» DESCRIPTION OF THE TASK
Reproduce all of the data exactly, with no line skipped.

» RECORDS SHOWN
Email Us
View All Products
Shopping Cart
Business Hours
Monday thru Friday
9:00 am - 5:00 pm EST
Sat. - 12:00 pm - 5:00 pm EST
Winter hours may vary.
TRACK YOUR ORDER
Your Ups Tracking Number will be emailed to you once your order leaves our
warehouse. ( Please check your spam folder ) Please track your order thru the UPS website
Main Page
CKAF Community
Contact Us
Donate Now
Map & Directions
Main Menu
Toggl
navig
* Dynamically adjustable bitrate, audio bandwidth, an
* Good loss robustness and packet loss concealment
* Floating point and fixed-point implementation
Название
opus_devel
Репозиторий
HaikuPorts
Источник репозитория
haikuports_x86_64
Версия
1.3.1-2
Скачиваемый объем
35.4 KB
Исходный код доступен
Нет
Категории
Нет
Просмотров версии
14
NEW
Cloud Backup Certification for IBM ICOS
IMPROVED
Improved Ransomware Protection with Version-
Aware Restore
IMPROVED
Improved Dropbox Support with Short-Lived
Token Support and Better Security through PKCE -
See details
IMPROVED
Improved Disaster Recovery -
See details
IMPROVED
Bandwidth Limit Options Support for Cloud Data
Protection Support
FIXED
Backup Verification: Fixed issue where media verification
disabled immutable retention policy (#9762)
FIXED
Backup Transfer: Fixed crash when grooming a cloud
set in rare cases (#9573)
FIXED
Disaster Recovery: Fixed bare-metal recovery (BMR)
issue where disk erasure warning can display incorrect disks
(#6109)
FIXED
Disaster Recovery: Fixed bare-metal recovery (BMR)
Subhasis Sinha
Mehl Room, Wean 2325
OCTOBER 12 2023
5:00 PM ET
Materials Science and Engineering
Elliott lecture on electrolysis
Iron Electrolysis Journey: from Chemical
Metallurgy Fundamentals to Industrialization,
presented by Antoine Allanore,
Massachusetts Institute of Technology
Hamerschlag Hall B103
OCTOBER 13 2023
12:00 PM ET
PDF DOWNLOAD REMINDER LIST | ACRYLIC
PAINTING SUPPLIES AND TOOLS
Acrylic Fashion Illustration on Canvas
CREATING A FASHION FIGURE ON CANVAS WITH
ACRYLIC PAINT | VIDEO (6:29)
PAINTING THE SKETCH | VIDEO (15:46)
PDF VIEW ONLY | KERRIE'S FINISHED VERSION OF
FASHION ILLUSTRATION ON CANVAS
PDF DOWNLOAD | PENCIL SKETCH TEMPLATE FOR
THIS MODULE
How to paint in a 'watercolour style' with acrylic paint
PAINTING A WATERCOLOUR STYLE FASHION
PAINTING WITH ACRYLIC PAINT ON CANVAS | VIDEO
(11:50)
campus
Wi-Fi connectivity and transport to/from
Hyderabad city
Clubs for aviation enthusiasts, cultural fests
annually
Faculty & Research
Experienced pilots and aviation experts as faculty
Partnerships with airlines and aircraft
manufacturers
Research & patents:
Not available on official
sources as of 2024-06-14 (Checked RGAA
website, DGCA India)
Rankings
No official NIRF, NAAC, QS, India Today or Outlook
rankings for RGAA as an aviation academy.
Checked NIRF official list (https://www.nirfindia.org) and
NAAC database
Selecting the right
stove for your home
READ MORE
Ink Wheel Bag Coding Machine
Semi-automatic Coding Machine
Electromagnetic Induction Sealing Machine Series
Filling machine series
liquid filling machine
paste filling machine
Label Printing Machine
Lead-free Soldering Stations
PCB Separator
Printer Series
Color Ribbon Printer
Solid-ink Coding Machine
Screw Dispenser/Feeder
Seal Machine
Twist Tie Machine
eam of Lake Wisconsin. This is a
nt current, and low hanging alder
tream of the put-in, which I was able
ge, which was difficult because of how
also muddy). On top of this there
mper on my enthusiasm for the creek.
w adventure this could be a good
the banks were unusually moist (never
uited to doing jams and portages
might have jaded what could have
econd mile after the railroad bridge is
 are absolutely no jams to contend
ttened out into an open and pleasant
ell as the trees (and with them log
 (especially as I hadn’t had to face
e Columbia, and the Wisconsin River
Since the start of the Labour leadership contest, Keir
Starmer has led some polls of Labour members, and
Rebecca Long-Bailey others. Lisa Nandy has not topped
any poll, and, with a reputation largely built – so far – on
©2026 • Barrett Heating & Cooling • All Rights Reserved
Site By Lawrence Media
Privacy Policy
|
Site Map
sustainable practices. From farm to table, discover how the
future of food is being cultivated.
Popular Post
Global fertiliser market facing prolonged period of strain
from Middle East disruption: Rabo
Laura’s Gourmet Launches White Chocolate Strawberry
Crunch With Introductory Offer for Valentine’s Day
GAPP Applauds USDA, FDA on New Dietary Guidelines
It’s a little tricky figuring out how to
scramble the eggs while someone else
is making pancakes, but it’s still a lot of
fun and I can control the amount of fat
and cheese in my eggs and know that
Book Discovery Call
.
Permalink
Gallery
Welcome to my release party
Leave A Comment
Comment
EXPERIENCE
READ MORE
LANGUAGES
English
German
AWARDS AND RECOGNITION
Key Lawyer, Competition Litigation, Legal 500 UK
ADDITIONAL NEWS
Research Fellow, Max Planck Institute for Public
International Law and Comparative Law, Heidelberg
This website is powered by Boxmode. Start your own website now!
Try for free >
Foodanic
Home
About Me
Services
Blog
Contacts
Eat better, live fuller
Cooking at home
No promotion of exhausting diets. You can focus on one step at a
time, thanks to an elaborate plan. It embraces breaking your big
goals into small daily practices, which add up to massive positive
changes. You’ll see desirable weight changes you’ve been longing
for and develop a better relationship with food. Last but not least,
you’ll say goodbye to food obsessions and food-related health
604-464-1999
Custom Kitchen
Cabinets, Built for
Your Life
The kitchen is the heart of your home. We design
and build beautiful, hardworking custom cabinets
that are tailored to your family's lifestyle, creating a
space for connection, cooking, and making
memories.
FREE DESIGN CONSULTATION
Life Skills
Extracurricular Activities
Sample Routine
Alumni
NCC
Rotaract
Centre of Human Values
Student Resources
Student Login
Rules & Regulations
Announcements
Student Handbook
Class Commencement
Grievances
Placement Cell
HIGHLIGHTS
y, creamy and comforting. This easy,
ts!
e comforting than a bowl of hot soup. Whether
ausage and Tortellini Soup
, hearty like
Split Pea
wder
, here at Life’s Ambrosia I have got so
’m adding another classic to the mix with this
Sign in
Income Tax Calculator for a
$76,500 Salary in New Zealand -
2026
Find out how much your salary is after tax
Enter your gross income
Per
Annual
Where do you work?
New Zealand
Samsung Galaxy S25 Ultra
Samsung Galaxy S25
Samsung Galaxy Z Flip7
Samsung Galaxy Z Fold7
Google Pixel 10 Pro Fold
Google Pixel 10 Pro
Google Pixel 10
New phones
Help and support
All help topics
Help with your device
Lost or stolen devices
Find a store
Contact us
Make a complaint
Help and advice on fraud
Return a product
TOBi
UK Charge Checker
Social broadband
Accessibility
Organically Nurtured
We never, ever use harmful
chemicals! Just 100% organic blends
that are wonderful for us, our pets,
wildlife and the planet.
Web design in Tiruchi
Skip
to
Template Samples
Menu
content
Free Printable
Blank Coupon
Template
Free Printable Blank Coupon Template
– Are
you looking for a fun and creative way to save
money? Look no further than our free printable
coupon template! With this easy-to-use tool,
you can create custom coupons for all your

» OUTPUT FOR THIS EXERCISE
Email Us
View All Products
Shopping Cart
Business Hours
Monday thru Friday
9:00 am - 5:00 pm EST
Sat. - 12:00 pm - 5:00 pm EST
Winter hours may vary.
TRACK YOUR ORDER
Your Ups Tracking Number will be emailed to you once your order leaves our
warehouse. ( Please check your spam folder ) Please track your order thru the UPS website
Main Page
CKAF Community
Contact Us
Donate Now
Map & Directions
Main Menu
Toggl
navig
* Dynamically adjustable bitrate, audio bandwidth, an
* Good loss robustness and packet loss concealment
* Floating point and fixed-point implementation
Название
opus_devel
Репозиторий
HaikuPorts
Источник репозитория
haikuports_x86_64
Версия
1.3.1-2
Скачиваемый объем
35.4 KB
Исходный код доступен
Нет
Категории
Нет
Просмотров версии
14
NEW
Cloud Backup Certification for IBM ICOS
IMPROVED
Improved Ransomware Protection with Version-
Aware Restore
IMPROVED
Improved Dropbox Support with Short-Lived
Token Support and Better Security through PKCE -
See details
IMPROVED
Improved Disaster Recovery -
See details
IMPROVED
Bandwidth Limit Options Support for Cloud Data
Protection Support
FIXED
Backup Verification: Fixed issue where media verification
disabled immutable retention policy (#9762)
FIXED
Backup Transfer: Fixed crash when grooming a cloud
set in rare cases (#9573)
FIXED
Disaster Recovery: Fixed bare-metal recovery (BMR)
issue where disk erasure warning can display incorrect disks
(#6109)
FIXED
Disaster Recovery: Fixed bare-metal recovery (BMR)
Subhasis Sinha
Mehl Room, Wean 2325
OCTOBER 12 2023
5:00 PM ET
Materials Science and Engineering
Elliott lecture on electrolysis
Iron Electrolysis Journey: from Chemical
Metallurgy Fundamentals to Industrialization,
presented by Antoine Allanore,
Massachusetts Institute of Technology
Hamerschlag Hall B103
OCTOBER 13 2023
12:00 PM ET
PDF DOWNLOAD REMINDER LIST | ACRYLIC
PAINTING SUPPLIES AND TOOLS
Acrylic Fashion Illustration on Canvas
CREATING A FASHION FIGURE ON CANVAS WITH
ACRYLIC PAINT | VIDEO (6:29)
PAINTING THE SKETCH | VIDEO (15:46)
PDF VIEW ONLY | KERRIE'S FINISHED VERSION OF
FASHION ILLUSTRATION ON CANVAS
PDF DOWNLOAD | PENCIL SKETCH TEMPLATE FOR
THIS MODULE
How to paint in a 'watercolour style' with acrylic paint
PAINTING A WATERCOLOUR STYLE FASHION
PAINTING WITH ACRYLIC PAINT ON CANVAS | VIDEO
(11:50)
campus
Wi-Fi connectivity and transport to/from
Hyderabad city
Clubs for aviation enthusiasts, cultural fests
annually
Faculty & Research
Experienced pilots and aviation experts as faculty
Partnerships with airlines and aircraft
manufacturers
Research & patents:
Not available on official
sources as of 2024-06-14 (Checked RGAA
website, DGCA India)
Rankings
No official NIRF, NAAC, QS, India Today or Outlook
rankings for RGAA as an aviation academy.
Checked NIRF official list (https://www.nirfindia.org) and
NAAC database
Selecting the right
stove for your home
READ MORE
Ink Wheel Bag Coding Machine
Semi-automatic Coding Machine
Electromagnetic Induction Sealing Machine Series
Filling machine series
liquid filling machine
paste filling machine
Label Printing Machine
Lead-free Soldering Stations
PCB Separator
Printer Series
Color Ribbon Printer
Solid-ink Coding Machine
Screw Dispenser/Feeder
Seal Machine
Twist Tie Machine
eam of Lake Wisconsin. This is a
nt current, and low hanging alder
tream of the put-in, which I was able
ge, which was difficult because of how
also muddy). On top of this there
mper on my enthusiasm for the creek.
w adventure this could be a good
the banks were unusually moist (never
uited to doing jams and portages
might have jaded what could have
econd mile after the railroad bridge is
 are absolutely no jams to contend
ttened out into an open and pleasant
ell as the trees (and with them log
 (especially as I hadn’t had to face
e Columbia, and the Wisconsin River
Since the start of the Labour leadership contest, Keir
Starmer has led some polls of Labour members, and
Rebecca Long-Bailey others. Lisa Nandy has not topped
any poll, and, with a reputation largely built – so far – on
©2026 • Barrett Heating & Cooling • All Rights Reserved
Site By Lawrence Media
Privacy Policy
|
Site Map
sustainable practices. From farm to table, discover how the
future of food is being cultivated.
Popular Post
Global fertiliser market facing prolonged period of strain
from Middle East disruption: Rabo
Laura’s Gourmet Launches White Chocolate Strawberry
Crunch With Introductory Offer for Valentine’s Day
GAPP Applauds USDA, FDA on New Dietary Guidelines
It’s a little tricky figuring out how to
scramble the eggs while someone else
is making pancakes, but it’s still a lot of
fun and I can control the amount of fat
and cheese in my eggs and know that
Book Discovery Call
.
Permalink
Gallery
Welcome to my release party
Leave A Comment
Comment
EXPERIENCE
READ MORE
LANGUAGES
English
German
AWARDS AND RECOGNITION
Key Lawyer, Competition Litigation, Legal 500 UK
ADDITIONAL NEWS
Research Fellow, Max Planck Institute for Public
International Law and Comparative Law, Heidelberg
This website is powered by Boxmode. Start your own website now!
Try for free >
Foodanic
Home
About Me
Services
Blog
Contacts
Eat better, live fuller
Cooking at home
No promotion of exhausting diets. You can focus on one step at a
time, thanks to an elaborate plan. It embraces breaking your big
goals into small daily practices, which add up to massive positive
changes. You’ll see desirable weight changes you’ve been longing
for and develop a better relationship with food. Last but not least,
you’ll say goodbye to food obsessions and food-related health
604-464-1999
Custom Kitchen
Cabinets, Built for
Your Life
The kitchen is the heart of your home. We design
and build beautiful, hardworking custom cabinets
that are tailored to your family's lifestyle, creating a
space for connection, cooking, and making
memories.
FREE DESIGN CONSULTATION
Life Skills
Extracurricular Activities
Sample Routine
Alumni
NCC
Rotaract
Centre of Human Values
Student Resources
Student Login
Rules & Regulations
Announcements
Student Handbook
Class Commencement
Grievances
Placement Cell
HIGHLIGHTS
y, creamy and comforting. This easy,
ts!
e comforting than a bowl of hot soup. Whether
ausage and Tortellini Soup
, hearty like
Split Pea
wder
, here at Life’s Ambrosia I have got so
’m adding another classic to the mix with this
Sign in
Income Tax Calculator for a
$76,500 Salary in New Zealand -
2026
Find out how much your salary is after tax
Enter your gross income
Per
Annual
Where do you work?
New Zealand
Samsung Galaxy S25 Ultra
Samsung Galaxy S25
Samsung Galaxy Z Flip7
Samsung Galaxy Z Fold7
Google Pixel 10 Pro Fold
Google Pixel 10 Pro
Google Pixel 10
New phones
Help and support
All help topics
Help with your device
Lost or stolen devices
Find a store
Contact us
Make a complaint
Help and advice on fraud
Return a product
TOBi
UK Charge Checker
Social broadband
Accessibility
Organically Nurtured
We never, ever use harmful
chemicals! Just 100% organic blends
that are wonderful for us, our pets,
wildlife and the planet.
Web design in Tiruchi
Skip
to
Template Samples
Menu
content
Free Printable
Blank Coupon
Template
Free Printable Blank Coupon Template
– Are
you looking for a fun and creative way to save
money? Look no further than our free printable
coupon template! With this easy-to-use tool,
you can create custom coupons for all your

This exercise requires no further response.